Probably, and Lopez provided more evidence this weekend that he may be cured of the hitting woes that plagued him last season and in spring training this year. Although he was hitless in four at-bats Friday afternoon, he went a combined 5-for-8 Saturday and Sunday for a .416 series average.

Three of those five hits, including a double, came Saturday, when Lopez also drove in a run and stole two bases. He added two singles Sunday, walked twice, scored two runs, had an RBI, and swiped his 18th base of the year, good enough for a tie for fifth best in the AL behind teammate Whit Merrifield’s 37 steals.

Lopez is hitting a team-high .282, an almost unthinkable feat after the Royals determined he’d start the season in the minors to rehabilitate his bat. But Adalberto Mondesi’s first oblique injury forced Lopez onto the Opening Day roster; the rest is, for Lopez and the KC Royals, happy history.

Aside from his one home run, he’s been a more than adequate replacement for Mondesi. The average is there, the potential Gold Glove is there, and the inspiring confidence at the plate and in the field is there.

And if his .318 average since the All-Star Break (it was a respectable .265 before) and his weekend against the Cubs are sufficient indication, Lopez shows no signs of letting up.

Is it time for the KC Royals to give star catcher Salvador Perez more rest?

Salvador Perez is the Royals’ most valuable and cherished asset, its backbone, spirit and character all rolled into one All-Star package.

But he isn’t immune to the rigors and consequences of a life spent behind the plate, a point probably proven over the weekend.

Perez took a beating Friday, beginning with the blow his left index finger took from Ian Happ’s bat before the game was an inning old.
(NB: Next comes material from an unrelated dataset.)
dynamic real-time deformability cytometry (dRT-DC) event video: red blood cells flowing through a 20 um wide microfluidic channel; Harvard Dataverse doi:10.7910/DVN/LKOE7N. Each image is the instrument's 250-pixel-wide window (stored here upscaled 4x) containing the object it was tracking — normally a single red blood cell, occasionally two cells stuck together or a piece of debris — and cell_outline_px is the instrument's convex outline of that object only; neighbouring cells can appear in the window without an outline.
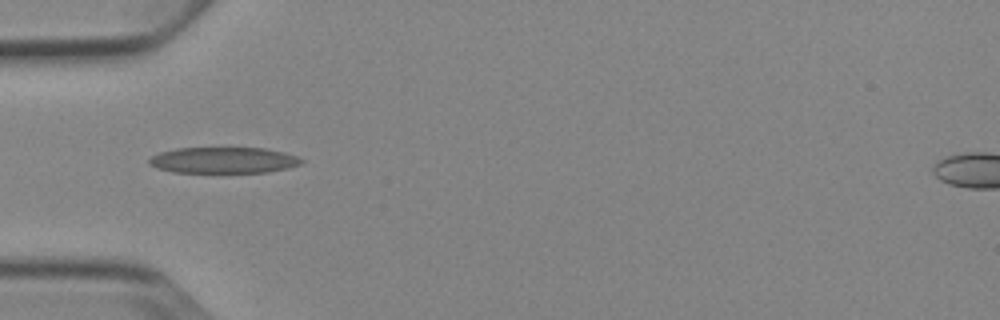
{"species": "Egyptian fruit bat (a non-hibernating species)", "species_latin": "Rousettus aegyptiacus", "temperature_condition": "cold", "stored_images_in_passage": 7, "camera_frame_rate_fps": 3000, "um_per_image_px": 0.085, "animal": {"sex": "female"}, "frame": {"image": 1, "passage_image": 5, "time_ms": 4.333, "image_size_px": [1000, 320], "cell_outline_px": [[304, 160], [300, 164], [288, 168], [268, 172], [172, 172], [156, 168], [148, 164], [148, 160], [152, 156], [160, 152], [176, 148], [264, 148], [284, 152], [296, 156]], "centroid_in_image_um": [18.98, 13.61], "position_along_channel_um": 66.0, "area_um2": 23.12}}
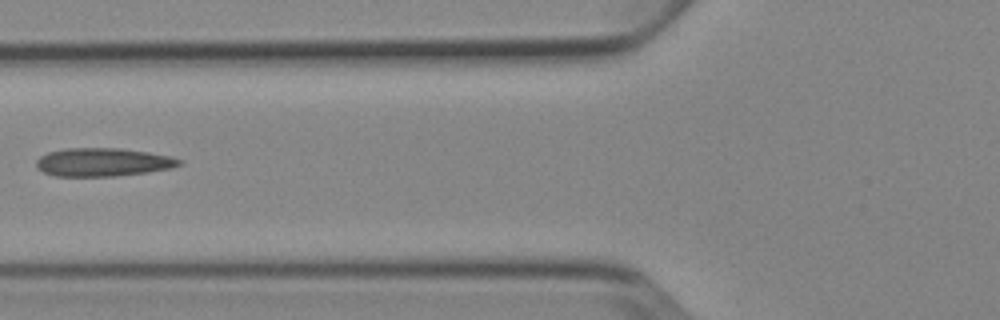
{"frame": {"image": 2, "passage_image": 6, "time_ms": 5.667, "image_size_px": [1000, 320], "cell_outline_px": [[184, 164], [168, 168], [144, 172], [116, 176], [56, 176], [44, 172], [36, 168], [36, 160], [40, 156], [48, 152], [64, 148], [120, 148], [148, 152], [172, 156], [184, 160]], "centroid_in_image_um": [8.74, 13.77], "position_along_channel_um": 117.1, "area_um2": 23.64}}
A ball later caromed off his leg, and a foul tip to his catching helmet in the sixth precipitated his early exit in the eighth. He was scheduled to play Saturday but Matheny took him out of the starting lineup before the game started.

Nevertheless, Perez appeared as a pinch hitter in the ninth but grounded out, then suffered through an 0-for-5, three-strikeout performance Sunday.

Whether the rough day Friday affected his brief Saturday and longer Sunday remains to be seen, but it certainly couldn’t have helped. The Royals have played 123 games; Perez has appeared in all but one, which accounts in no small part for the career-high 32 homers he’s hit, and the commendable fact he’s only one RBI shy of setting a personal record with 81 runs driven in.

But he’s hitting only .228 over his last 10 games, which may signal he’s tiring a bit. Perhaps it’s time for Matheny to rest him more; a few more days off, or more games at DH, could help ease the strain and help Perez finish the season strong.

Next. Could the Royals be spoilers?. dark

The KC Royals open a three-game road series with Houston tonight. Game time is set for 7:10 p.m. CDT, with Daniel Lynch (3-3, 5.12) facing Zack Greinke (11-3, 3.43).